Continue the passage on thermoelectricity, picking up after its last sentence.

Selected text:
Start

1.
Thermoelectric detectors
Thermoelectricity
The thermoelectric effect is the direct conversion of temperature differences to
electric voltage and vice versa
A thermoelectric device creates voltage when there is a different temperature on each side.
Conversely, when a voltage is applied to it, heat is transferred from one side to the other, creating
a temperature difference.
This effect can be used to generate electricity, measure temperature or change the temperature of
objects.
Because the direction of heating and cooling is determined by the polarity of the applied
voltage, thermoelectric devices can be used as temperature controllers.
The term "thermoelectric effect" encompasses three separately identified effects: the Seebeck
effect, Peltier effect, and Thomson effect.
1) Seebeck effect: The Seebeck effect is the conversion of heat directly into electricity at the
junction of different types of wire.
2) Peltier effect: When an electric current is passed through a circuit of a thermocouple, heat is
evolved at one junction and absorbed at the other junction. This is known as Peltier Effect.

End

Data rows:
Start

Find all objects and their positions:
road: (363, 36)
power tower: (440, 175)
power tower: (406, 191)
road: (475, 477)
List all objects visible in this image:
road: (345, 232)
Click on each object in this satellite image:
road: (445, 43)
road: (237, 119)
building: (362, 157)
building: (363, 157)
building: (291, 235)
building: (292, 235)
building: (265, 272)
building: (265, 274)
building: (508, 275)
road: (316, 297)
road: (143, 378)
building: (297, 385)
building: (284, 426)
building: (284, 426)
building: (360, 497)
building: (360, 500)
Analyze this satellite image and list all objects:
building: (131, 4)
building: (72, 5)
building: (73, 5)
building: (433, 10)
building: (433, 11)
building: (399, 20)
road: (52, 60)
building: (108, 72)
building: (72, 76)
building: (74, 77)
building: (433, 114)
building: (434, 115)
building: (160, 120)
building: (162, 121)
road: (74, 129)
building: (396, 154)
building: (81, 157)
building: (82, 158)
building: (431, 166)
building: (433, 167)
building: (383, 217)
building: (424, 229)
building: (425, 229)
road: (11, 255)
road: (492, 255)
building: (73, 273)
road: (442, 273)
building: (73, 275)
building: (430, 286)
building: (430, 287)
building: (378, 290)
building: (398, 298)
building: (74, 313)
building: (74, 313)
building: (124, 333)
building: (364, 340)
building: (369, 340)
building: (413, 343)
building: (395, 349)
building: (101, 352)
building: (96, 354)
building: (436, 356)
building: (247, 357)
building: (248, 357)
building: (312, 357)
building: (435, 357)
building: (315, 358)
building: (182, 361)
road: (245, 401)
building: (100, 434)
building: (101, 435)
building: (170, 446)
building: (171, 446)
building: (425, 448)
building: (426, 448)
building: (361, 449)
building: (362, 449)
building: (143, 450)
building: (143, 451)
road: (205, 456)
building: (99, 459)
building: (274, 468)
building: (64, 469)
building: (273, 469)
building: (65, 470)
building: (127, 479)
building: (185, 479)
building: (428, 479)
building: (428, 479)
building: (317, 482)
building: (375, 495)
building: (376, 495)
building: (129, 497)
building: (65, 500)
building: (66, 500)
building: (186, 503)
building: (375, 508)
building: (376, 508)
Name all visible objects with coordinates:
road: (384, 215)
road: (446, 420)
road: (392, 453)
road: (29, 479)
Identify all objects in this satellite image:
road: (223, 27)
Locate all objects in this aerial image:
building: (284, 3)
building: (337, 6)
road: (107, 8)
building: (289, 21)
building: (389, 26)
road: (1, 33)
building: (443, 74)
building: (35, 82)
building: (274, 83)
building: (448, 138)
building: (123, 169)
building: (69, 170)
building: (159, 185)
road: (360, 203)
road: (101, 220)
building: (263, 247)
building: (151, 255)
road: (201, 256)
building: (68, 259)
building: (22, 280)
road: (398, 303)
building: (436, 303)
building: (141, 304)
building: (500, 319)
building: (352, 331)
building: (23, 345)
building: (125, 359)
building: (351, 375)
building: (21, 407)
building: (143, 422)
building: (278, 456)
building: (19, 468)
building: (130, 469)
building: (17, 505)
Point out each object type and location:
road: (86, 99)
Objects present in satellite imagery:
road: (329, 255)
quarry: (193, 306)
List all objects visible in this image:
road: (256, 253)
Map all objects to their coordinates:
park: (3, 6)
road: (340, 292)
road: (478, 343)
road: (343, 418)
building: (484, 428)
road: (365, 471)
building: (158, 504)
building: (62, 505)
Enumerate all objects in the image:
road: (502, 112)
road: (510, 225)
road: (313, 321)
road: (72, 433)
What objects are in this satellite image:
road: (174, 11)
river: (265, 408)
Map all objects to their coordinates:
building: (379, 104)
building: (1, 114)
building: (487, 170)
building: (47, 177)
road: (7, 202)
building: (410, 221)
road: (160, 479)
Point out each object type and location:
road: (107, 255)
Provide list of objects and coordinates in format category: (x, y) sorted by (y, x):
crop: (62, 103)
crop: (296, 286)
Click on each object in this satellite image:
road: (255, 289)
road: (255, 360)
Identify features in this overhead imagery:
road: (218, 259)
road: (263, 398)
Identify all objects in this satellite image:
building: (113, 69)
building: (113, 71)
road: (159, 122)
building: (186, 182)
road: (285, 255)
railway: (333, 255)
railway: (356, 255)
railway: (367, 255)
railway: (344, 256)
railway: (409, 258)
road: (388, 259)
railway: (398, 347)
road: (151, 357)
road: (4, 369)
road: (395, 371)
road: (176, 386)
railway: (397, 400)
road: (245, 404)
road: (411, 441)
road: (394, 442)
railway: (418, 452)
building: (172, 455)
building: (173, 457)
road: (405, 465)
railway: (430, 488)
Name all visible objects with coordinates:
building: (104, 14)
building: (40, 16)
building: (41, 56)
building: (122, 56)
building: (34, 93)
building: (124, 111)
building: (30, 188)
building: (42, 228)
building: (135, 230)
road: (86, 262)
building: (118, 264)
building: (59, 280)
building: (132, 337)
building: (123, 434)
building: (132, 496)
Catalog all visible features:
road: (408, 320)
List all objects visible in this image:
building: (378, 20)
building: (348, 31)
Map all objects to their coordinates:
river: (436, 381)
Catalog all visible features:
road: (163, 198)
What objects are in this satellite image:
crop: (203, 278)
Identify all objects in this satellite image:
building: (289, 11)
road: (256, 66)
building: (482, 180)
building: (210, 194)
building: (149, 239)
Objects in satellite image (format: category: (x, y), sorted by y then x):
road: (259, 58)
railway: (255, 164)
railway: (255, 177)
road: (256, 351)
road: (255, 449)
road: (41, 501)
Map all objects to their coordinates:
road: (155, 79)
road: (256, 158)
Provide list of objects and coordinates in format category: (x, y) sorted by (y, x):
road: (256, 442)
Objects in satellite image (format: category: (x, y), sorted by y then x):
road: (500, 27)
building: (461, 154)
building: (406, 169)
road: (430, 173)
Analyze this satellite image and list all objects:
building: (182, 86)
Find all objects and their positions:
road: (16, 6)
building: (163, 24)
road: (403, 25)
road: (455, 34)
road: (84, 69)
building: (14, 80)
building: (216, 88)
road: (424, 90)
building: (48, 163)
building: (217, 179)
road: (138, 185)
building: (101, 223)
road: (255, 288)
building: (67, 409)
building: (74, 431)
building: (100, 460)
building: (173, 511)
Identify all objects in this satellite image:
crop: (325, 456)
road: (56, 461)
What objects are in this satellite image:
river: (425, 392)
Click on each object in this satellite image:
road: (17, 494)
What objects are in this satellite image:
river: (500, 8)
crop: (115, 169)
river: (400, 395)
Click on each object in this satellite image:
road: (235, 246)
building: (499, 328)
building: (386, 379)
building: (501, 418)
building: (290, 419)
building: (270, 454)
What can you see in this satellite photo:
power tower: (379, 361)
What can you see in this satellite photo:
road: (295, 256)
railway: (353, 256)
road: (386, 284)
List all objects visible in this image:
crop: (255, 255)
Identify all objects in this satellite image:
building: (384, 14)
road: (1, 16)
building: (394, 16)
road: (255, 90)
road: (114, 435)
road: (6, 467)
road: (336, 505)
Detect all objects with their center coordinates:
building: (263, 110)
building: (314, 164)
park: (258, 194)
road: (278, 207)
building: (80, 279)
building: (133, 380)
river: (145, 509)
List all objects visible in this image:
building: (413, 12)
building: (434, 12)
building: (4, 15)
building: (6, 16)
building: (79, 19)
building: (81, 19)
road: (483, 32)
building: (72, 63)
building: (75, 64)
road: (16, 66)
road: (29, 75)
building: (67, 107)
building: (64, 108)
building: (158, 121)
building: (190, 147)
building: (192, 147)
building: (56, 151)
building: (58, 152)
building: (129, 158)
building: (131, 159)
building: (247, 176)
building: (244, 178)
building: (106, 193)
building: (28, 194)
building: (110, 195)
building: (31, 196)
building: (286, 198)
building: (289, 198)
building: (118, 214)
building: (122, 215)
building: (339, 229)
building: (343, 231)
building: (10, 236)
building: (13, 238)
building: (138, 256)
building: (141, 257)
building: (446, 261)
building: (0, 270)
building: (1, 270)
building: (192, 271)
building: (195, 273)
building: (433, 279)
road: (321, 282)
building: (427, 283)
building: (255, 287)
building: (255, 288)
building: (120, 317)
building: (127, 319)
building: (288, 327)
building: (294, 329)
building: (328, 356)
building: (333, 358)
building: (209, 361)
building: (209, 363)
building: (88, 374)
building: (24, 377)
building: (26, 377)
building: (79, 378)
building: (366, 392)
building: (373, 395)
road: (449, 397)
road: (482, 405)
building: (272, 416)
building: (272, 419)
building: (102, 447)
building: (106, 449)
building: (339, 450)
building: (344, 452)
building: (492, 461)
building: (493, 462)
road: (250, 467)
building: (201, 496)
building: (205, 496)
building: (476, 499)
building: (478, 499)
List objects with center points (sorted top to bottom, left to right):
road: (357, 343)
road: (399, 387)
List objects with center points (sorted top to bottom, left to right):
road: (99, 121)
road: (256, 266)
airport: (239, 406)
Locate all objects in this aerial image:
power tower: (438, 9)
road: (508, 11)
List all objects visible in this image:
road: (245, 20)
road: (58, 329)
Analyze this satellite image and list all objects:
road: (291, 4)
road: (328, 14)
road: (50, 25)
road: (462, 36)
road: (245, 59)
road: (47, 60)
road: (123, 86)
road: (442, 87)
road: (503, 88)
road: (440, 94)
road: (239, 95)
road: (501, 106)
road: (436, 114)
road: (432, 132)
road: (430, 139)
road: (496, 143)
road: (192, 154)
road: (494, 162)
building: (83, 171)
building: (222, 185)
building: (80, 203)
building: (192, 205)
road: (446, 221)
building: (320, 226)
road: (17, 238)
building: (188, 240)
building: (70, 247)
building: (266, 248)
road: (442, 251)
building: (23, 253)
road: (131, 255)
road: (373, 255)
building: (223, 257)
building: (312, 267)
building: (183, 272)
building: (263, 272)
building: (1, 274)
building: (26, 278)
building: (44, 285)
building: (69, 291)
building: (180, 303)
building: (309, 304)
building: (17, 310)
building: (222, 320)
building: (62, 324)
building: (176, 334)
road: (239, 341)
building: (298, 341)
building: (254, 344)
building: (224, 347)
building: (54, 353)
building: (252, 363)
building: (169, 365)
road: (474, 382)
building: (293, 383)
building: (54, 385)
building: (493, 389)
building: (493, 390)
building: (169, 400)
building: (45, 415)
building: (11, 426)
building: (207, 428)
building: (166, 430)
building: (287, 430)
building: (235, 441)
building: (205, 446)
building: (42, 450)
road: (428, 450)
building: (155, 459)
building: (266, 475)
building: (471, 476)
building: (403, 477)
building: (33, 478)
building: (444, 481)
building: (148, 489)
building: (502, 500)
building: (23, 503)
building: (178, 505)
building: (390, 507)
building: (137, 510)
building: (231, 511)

End

Response to this exercise:
The Peltier effect is the presence of heating or cooling at an electrified junction of two different
conductors
3) Thomson effect: As per the Thomson effect, when two unlike metals are joined together
forming two junctions, the potential exists within the circuit due to temperature gradient along
the entire length of the conductors within the circuit.
In most of the cases the emf suggested by the Thomson effect is very small and it can be
neglected by making proper selection of the metals.
The Peltier effect plays a prominent role in the working principle of the thermocouple.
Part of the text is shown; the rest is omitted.